The community members are discussing performance issues with ingestion pipelines and docstores, particularly when dealing with large documents with a large number of nodes. The main points are:
- The ingestion pipeline makes too many calls to the vector store and docstore, and should batch everything at the end.
- There is a significant performance hit when doing document management like delete/add, as it does a put on every node action.
- The community members are considering waiting until all the nodes are removed before doing the put for ref_doc_info to improve performance.
- There is an issue with the ingestion pipeline not supporting Pinecone serverless, and a PR is in progress to address this.
- The community members have identified a bug where the ref_doc_info can balloon to over 1M refs, causing performance issues. A fix PR has been created to address this.
- There are discussions around how to best handle the high number of refs and potential solutions like namespacing by document and deleting the namespace directly in the key-value store.
What's interesting about the high number of nodes is that the document chunking results in about a thousand nodes. But once the documentsummary index gets created, the ref_doc_info balloons to 1M+ refs. So there's something strange going on there. Have to look into that.
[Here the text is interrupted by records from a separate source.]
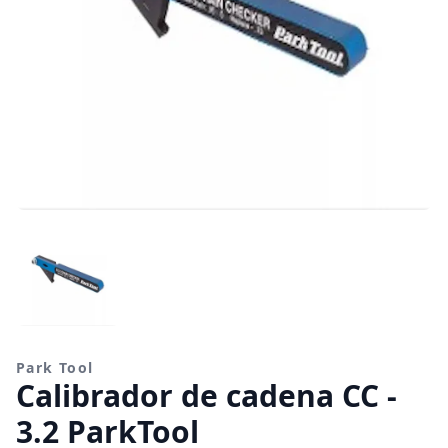
Park Tool
Calibrador de cadena CC -
3.2 ParkTool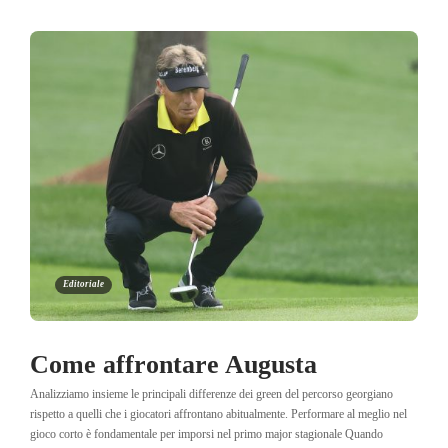
Editoriale
Come affrontare Augusta
Analizziamo insieme le principali differenze dei green del percorso georgiano
rispetto a quelli che i giocatori affrontano abitualmente. Performare al meglio nel
gioco corto è fondamentale per imporsi nel primo major stagionale Quando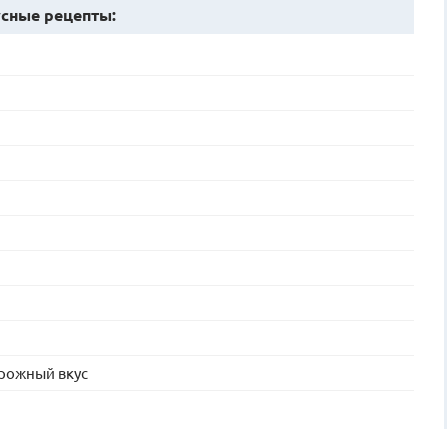
сные рецепты:
орожный вкус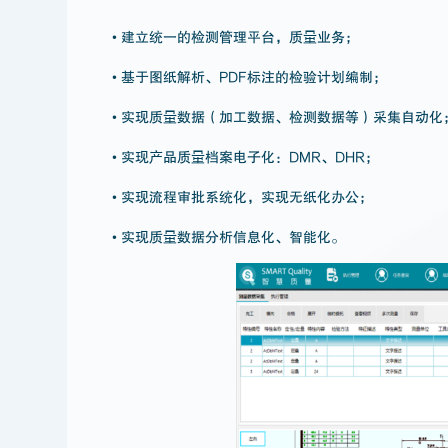
• 建立统一的检测管理平台，质量业务；
• 基于图纸解析、PDF标注的检验计划编制；
• 实现质量数据（加工数据、检测数据等）采集自动化
• 实现产品质量档案电子化：DMR、DHR；
• 实现流程审批系统化，实现无纸化办公；
• 实现质量数据分析信息化、智能化。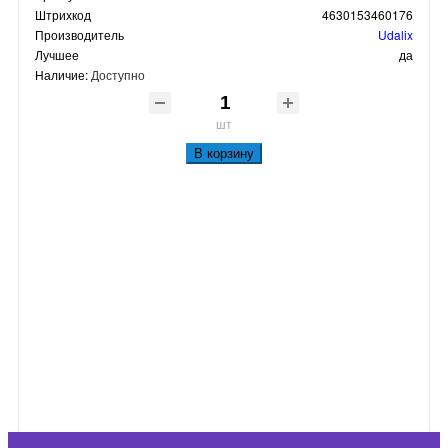
Штрихкод
4630153460176
Производитель
Udalix
Лучшее
да
Наличие:
Доступно
шт
В корзину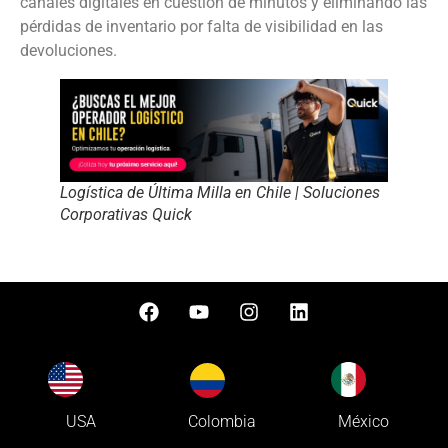
canales digitales en cuestión de minutos y eliminando las
pérdidas de inventario por falta de visibilidad en las
devoluciones.
Logística de Última Milla en Chile | Soluciones
Corporativas Quick
Colombia
USA
México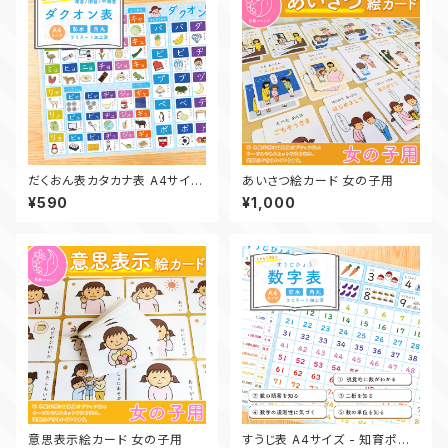
だくおん表カタカナ表 A4サイズ
あいさつ絵カード 女の子用
- 知育ポスター
¥590
¥1,000
意思表示絵カード 女の子用
すうじ表 A4サイズ - 知育ポス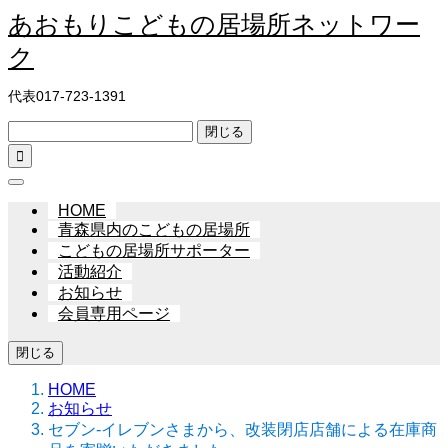
あおもりこどもの居場所ネットワー
ク
代表017-723-1391
閉じる

HOME
青森県内のこどもの居場所
こどもの居場所サポーター
活動紹介
お知らせ
会員専用ページ
閉じる
HOME
お知らせ
セブン‐イレブンさまから、改装閉店店舗による在庫商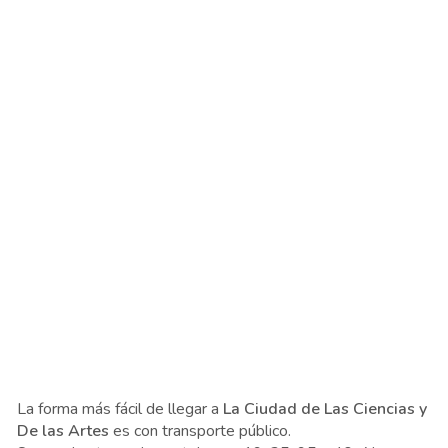
La forma más fácil de llegar a
La Ciudad de Las Ciencias y
De las Artes
es con transporte público.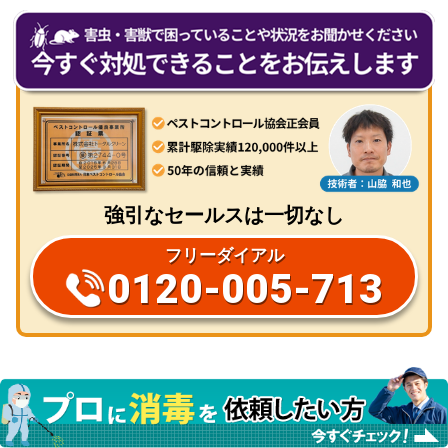
有
強引なセールスは一切なし
フリーダイアル
0120-005-713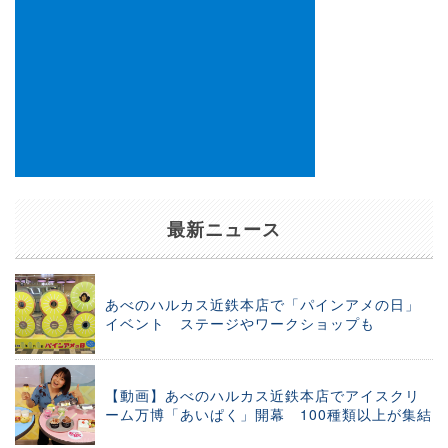
最新ニュース
あべのハルカス近鉄本店で「パインアメの日」
イベント ステージやワークショップも
【動画】あべのハルカス近鉄本店でアイスクリ
ーム万博「あいぱく」開幕 100種類以上が集結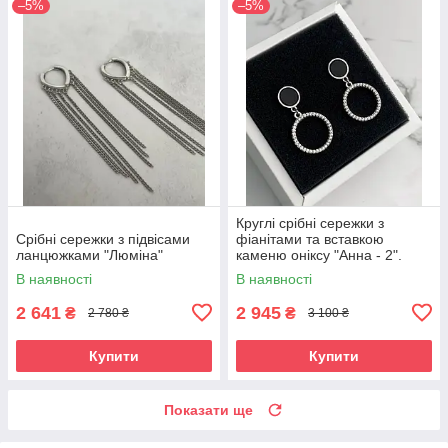
–5%
–5%
Круглі срібні сережки з
Срібні сережки з підвісами
фіанітами та вставкою
ланцюжками "Люміна"
каменю оніксу "Анна - 2".
В наявності
В наявності
2 641
2 945
₴
₴
2 780 ₴
3 100 ₴
Купити
Купити
Показати ще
If that number of refs is unavoidable, we may have to namespace by document and delete the namespace in the kv store directly.
@Logan M I tracked down the cause of the 1M refs. It looks like if the doc store is used to store multiple indexes each index will cause an exponential increase in refs. Here is a basic notebook to see the issue (I didnt test it this late on a friday, but it should work)
@Logan M question, I am trying to use this updated version in my application, and I refer to it in the requirements.txt as the git repo, but it always tries to get the wheel for 10.51 instead of using the updated core (because it's defined in poetry as such). How can I make it use the latest?